How ready are you for your next incident?

That's a question most organizations want to answer, because as things change – tenured employees leaving, launching new products, or hiring new teams – your state of readiness might change. It hurts to find out only when the next incident hits, and it takes much longer to resolve.

Incident data can help measure this, and help prompt teams to take proactive steps when readiness decreases.

Recent experience is readiness #

As the best preparation for incidents is practice, you can measure readiness by tracking how many of your team have responded to different types of incident over time.

Taking an example of this measured over the last 12 months for the incident.io team:

Last year of operational readiness of the incident.io team

This chart shows how many people have led incidents, been assigned specific roles in those incidents, or just responded to incidents within the last 35 days.

By using a 35 day window to capture recency, we can use this measurement to track who is ready to take on a similar role should an incident happen now. It's great at uncovering periods when even very experienced responders have managed to avoid an incident for some time and might need retraining, or showing a decrease when tenured responders leave the company.

Other than a dip around Christmas due to a decrease in incidents, our numbers look quite healthy. We have about five people with recent experience of leading incidents in the last few months, which – for our team of 15 engineers – means we'll always have someone working who knows how to follow our processes.

But this isn't the whole story: it's easy to have a broad range of people who deal with typical incidents, and much harder to ensure a variety of people lead the more serious incidents.

Let's filter this for incidents where severity is Major and above, and focus on those who've lead incidents:

Last year of incident leads for Major+ incidents

Despite us 4x'ing the team over the last year, the number of people responding to serious incidents is remaining the same. That implies we're not effectively growing the number of people who can deal with those incidents, which is a concern for us.

Proactive steps #

Now the numbers have shown only a small group of people have experience solving major incidents, we can take proactive action to improve the situation.

At incident.io, that means we've scheduled some Game Days where we'll simulate technical issues in our staging environments, responding just as we normally would for a real incident but using a test incident type. We'll make sure anyone without recent experience of major incidents participates in these drills, increasing the number of people trained to respond when the next incident appears.

Proactive training is a great way to reduce risk when tenured employees leave teams, or before launching new products.

▶ **Items**:
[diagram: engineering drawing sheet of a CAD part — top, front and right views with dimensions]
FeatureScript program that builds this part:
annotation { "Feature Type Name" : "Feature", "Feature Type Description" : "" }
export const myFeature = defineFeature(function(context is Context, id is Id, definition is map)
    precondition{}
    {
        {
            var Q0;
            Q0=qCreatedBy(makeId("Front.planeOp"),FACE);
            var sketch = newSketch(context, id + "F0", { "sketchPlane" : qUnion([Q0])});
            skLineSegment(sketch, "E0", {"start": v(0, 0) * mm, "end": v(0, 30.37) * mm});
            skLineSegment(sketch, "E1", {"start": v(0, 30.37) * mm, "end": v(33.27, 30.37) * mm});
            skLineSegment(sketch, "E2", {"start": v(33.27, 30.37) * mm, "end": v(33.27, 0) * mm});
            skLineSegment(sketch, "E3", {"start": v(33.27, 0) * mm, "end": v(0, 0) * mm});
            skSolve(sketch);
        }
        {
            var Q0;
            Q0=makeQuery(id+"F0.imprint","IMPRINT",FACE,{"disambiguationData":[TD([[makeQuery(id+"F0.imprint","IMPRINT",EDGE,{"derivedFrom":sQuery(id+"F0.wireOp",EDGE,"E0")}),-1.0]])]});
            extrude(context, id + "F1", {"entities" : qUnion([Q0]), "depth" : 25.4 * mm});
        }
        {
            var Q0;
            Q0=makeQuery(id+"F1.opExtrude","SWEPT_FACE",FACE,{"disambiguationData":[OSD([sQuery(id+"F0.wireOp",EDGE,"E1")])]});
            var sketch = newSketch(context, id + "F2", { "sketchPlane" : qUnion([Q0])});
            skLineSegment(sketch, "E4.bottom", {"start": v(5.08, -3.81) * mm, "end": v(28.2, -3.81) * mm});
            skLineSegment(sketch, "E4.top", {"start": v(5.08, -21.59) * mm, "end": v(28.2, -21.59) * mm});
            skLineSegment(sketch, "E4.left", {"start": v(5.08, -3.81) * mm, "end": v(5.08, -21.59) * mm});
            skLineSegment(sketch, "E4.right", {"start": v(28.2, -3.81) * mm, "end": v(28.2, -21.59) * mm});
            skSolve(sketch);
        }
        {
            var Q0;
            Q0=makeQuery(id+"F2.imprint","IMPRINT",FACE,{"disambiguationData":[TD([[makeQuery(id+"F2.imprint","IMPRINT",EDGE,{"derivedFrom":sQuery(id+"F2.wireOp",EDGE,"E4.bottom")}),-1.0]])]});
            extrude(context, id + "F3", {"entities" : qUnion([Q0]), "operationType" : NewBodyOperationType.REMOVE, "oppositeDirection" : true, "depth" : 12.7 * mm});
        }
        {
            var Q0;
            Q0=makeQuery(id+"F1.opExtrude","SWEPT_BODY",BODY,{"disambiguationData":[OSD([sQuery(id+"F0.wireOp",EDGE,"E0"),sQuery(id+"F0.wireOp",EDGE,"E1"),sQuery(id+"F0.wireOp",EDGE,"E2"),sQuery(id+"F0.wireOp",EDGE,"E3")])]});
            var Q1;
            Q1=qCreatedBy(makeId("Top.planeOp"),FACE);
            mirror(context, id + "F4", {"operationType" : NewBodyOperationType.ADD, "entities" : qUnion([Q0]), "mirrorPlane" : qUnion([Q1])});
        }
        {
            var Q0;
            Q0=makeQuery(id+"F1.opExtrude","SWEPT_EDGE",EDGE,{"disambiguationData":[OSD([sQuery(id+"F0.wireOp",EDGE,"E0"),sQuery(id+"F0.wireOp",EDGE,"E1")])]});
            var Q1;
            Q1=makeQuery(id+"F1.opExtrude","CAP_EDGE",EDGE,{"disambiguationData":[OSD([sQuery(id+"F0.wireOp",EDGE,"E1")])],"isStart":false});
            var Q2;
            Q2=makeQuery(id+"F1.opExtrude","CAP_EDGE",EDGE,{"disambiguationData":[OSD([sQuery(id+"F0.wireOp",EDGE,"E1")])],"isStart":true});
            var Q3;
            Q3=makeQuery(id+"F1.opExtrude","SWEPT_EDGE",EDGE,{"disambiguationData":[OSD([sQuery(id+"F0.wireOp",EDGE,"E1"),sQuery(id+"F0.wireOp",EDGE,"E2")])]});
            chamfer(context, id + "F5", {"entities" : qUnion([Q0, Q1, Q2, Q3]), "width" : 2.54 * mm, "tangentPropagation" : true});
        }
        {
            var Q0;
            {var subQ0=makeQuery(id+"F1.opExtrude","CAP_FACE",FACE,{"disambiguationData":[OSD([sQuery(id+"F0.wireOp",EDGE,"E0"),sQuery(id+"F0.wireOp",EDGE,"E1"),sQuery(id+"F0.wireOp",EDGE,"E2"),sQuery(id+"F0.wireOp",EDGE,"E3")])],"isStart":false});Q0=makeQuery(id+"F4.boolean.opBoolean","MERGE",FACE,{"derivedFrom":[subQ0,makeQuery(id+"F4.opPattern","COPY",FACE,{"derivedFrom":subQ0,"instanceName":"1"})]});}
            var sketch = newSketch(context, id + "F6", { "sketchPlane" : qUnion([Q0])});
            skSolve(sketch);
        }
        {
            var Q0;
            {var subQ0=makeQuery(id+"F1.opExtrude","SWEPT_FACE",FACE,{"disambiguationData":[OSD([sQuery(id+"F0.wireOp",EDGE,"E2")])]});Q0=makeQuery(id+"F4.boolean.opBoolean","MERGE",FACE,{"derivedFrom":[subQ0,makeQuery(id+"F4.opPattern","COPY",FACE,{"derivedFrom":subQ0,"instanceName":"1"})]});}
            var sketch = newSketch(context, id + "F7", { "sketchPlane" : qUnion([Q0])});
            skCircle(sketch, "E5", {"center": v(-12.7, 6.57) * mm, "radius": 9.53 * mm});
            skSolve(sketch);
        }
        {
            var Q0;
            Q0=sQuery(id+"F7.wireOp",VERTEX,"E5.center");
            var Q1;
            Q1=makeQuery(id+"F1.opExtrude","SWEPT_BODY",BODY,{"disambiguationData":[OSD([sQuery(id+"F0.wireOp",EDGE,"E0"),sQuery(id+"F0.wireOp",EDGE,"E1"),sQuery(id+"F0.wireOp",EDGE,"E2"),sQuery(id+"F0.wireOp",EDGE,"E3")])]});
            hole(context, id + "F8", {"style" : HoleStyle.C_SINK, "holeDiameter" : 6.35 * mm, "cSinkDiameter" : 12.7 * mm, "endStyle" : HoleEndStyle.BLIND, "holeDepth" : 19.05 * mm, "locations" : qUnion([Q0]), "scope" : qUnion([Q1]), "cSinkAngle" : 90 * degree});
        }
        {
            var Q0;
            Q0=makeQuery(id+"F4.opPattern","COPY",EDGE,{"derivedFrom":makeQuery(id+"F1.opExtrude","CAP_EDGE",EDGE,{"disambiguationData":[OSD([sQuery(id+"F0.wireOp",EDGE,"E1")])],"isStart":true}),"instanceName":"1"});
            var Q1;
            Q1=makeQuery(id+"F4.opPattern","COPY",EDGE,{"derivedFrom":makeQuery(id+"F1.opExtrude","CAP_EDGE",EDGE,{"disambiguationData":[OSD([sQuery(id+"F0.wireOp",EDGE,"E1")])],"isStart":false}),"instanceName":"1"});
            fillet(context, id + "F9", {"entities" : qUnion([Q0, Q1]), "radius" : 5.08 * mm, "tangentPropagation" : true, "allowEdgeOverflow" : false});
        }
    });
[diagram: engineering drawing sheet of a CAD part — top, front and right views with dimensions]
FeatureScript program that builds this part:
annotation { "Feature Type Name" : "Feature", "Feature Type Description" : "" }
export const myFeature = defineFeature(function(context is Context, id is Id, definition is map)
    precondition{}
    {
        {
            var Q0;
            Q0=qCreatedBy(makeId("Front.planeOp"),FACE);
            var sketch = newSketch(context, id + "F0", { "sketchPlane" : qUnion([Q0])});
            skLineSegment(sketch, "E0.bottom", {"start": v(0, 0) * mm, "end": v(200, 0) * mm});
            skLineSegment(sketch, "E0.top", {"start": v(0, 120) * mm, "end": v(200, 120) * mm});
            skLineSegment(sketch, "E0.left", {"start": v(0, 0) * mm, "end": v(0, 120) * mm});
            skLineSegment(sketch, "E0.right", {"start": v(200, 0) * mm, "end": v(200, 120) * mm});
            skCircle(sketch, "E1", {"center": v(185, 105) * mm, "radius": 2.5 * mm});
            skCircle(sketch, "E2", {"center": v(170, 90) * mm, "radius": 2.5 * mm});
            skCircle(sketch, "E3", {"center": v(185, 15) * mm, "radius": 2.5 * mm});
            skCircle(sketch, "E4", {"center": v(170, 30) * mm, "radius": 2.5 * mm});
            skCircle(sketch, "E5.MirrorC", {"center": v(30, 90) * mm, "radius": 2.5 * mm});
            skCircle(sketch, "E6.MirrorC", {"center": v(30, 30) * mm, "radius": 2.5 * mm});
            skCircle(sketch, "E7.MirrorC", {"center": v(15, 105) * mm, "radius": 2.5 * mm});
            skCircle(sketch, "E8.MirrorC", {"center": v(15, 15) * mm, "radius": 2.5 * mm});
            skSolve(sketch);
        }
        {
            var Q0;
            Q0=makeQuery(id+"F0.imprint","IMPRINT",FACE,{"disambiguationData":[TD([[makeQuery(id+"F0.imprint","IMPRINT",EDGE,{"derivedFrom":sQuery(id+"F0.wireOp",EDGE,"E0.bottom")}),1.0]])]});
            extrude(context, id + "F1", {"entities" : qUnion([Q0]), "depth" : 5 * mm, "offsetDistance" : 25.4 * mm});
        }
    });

▶ **Problem to solve**:
Answer these from the incident readiness passage:
1. How many days does the window used to capture recency span?
2. How many engineers are on the team?
3. What do the scheduled Game Days simulate, and in what environments?
Rely solely on the incident readiness passage.

▶ **Solution for this exercise**:
1. 35 days.
2. 15 engineers.
3. Technical issues, simulated in the staging environments.